[ENTRIES SUPPLIED — start]
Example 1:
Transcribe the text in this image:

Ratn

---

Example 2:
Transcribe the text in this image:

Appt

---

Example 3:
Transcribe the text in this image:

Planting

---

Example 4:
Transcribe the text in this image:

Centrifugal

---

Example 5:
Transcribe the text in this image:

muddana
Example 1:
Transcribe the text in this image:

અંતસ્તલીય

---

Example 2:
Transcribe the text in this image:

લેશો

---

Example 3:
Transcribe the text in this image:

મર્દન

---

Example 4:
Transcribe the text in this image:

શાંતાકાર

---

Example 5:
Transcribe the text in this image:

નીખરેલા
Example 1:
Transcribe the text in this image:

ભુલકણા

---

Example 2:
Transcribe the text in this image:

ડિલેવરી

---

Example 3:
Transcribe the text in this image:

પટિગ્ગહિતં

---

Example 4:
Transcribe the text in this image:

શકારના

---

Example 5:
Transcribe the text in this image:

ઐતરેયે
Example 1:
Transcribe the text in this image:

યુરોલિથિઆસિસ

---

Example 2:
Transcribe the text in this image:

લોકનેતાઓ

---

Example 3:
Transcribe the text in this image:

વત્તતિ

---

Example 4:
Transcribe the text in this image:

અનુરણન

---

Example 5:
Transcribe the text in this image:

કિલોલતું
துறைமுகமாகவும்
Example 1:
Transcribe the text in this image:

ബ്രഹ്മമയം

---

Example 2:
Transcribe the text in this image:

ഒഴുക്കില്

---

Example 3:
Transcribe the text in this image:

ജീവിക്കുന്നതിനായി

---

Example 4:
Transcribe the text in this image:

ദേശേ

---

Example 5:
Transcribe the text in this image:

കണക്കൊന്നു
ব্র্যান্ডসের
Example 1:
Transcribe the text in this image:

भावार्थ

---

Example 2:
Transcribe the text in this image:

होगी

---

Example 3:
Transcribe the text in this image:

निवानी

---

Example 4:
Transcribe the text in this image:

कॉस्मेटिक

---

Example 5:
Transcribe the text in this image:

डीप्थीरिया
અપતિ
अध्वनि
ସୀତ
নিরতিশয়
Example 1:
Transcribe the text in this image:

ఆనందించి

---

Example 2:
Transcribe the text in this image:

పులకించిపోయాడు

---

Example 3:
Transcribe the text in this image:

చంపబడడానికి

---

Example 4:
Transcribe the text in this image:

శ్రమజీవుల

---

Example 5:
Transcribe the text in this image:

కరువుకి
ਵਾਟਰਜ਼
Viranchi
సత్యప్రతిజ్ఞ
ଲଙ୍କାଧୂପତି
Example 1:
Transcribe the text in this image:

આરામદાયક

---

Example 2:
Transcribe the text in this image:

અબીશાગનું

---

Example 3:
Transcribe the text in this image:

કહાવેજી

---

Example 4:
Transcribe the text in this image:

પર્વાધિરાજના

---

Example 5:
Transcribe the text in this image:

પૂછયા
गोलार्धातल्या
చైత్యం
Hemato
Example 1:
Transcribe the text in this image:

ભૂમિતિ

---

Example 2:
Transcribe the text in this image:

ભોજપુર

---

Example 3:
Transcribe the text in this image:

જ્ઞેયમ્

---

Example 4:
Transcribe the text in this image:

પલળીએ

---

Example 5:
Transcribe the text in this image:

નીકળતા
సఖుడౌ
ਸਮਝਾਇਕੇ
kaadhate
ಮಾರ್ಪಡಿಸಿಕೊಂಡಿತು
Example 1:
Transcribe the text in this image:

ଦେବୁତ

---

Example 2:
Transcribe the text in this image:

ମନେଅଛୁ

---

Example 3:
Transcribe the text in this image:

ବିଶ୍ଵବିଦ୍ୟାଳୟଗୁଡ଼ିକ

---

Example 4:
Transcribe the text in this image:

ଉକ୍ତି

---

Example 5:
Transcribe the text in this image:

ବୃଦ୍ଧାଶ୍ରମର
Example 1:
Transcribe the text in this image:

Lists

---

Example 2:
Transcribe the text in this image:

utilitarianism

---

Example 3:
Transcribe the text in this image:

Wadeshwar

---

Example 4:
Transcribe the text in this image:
[ENTRIES SUPPLIED — finish]
**TO DO**
Set down the records again in full. Match them exactly.

**PROBLEM SOLUTION**
Example 1:
Transcribe the text in this image:

Ratn

---

Example 2:
Transcribe the text in this image:

Appt

---

Example 3:
Transcribe the text in this image:

Planting

---

Example 4:
Transcribe the text in this image:

Centrifugal

---

Example 5:
Transcribe the text in this image:

muddana
Example 1:
Transcribe the text in this image:

અંતસ્તલીય

---

Example 2:
Transcribe the text in this image:

લેશો

---

Example 3:
Transcribe the text in this image:

મર્દન

---

Example 4:
Transcribe the text in this image:

શાંતાકાર

---

Example 5:
Transcribe the text in this image:

નીખરેલા
Example 1:
Transcribe the text in this image:

ભુલકણા

---

Example 2:
Transcribe the text in this image:

ડિલેવરી

---

Example 3:
Transcribe the text in this image:

પટિગ્ગહિતં

---

Example 4:
Transcribe the text in this image:

શકારના

---

Example 5:
Transcribe the text in this image:

ઐતરેયે
Example 1:
Transcribe the text in this image:

યુરોલિથિઆસિસ

---

Example 2:
Transcribe the text in this image:

લોકનેતાઓ

---

Example 3:
Transcribe the text in this image:

વત્તતિ

---

Example 4:
Transcribe the text in this image:

અનુરણન

---

Example 5:
Transcribe the text in this image:

કિલોલતું
துறைமுகமாகவும்
Example 1:
Transcribe the text in this image:

ബ്രഹ്മമയം

---

Example 2:
Transcribe the text in this image:

ഒഴുക്കില്

---

Example 3:
Transcribe the text in this image:

ജീവിക്കുന്നതിനായി

---

Example 4:
Transcribe the text in this image:

ദേശേ

---

Example 5:
Transcribe the text in this image:

കണക്കൊന്നു
ব্র্যান্ডসের
Example 1:
Transcribe the text in this image:

भावार्थ

---

Example 2:
Transcribe the text in this image:

होगी

---

Example 3:
Transcribe the text in this image:

निवानी

---

Example 4:
Transcribe the text in this image:

कॉस्मेटिक

---

Example 5:
Transcribe the text in this image:

डीप्थीरिया
અપતિ
अध्वनि
ସୀତ
নিরতিশয়
Example 1:
Transcribe the text in this image:

ఆనందించి

---

Example 2:
Transcribe the text in this image:

పులకించిపోయాడు

---

Example 3:
Transcribe the text in this image:

చంపబడడానికి

---

Example 4:
Transcribe the text in this image:

శ్రమజీవుల

---

Example 5:
Transcribe the text in this image:

కరువుకి
ਵਾਟਰਜ਼
Viranchi
సత్యప్రతిజ్ఞ
ଲଙ୍କାଧୂପତି
Example 1:
Transcribe the text in this image:

આરામદાયક

---

Example 2:
Transcribe the text in this image:

અબીશાગનું

---

Example 3:
Transcribe the text in this image:

કહાવેજી

---

Example 4:
Transcribe the text in this image:

પર્વાધિરાજના

---

Example 5:
Transcribe the text in this image:

પૂછયા
गोलार्धातल्या
చైత్యం
Hemato
Example 1:
Transcribe the text in this image:

ભૂમિતિ

---

Example 2:
Transcribe the text in this image:

ભોજપુર

---

Example 3:
Transcribe the text in this image:

જ્ઞેયમ્

---

Example 4:
Transcribe the text in this image:

પલળીએ

---

Example 5:
Transcribe the text in this image:

નીકળતા
సఖుడౌ
ਸਮਝਾਇਕੇ
kaadhate
ಮಾರ್ಪಡಿಸಿಕೊಂಡಿತು
Example 1:
Transcribe the text in this image:

ଦେବୁତ

---

Example 2:
Transcribe the text in this image:

ମନେଅଛୁ

---

Example 3:
Transcribe the text in this image:

ବିଶ୍ଵବିଦ୍ୟାଳୟଗୁଡ଼ିକ

---

Example 4:
Transcribe the text in this image:

ଉକ୍ତି

---

Example 5:
Transcribe the text in this image:

ବୃଦ୍ଧାଶ୍ରମର
Example 1:
Transcribe the text in this image:

Lists

---

Example 2:
Transcribe the text in this image:

utilitarianism

---

Example 3:
Transcribe the text in this image:

Wadeshwar

---

Example 4:
Transcribe the text in this image:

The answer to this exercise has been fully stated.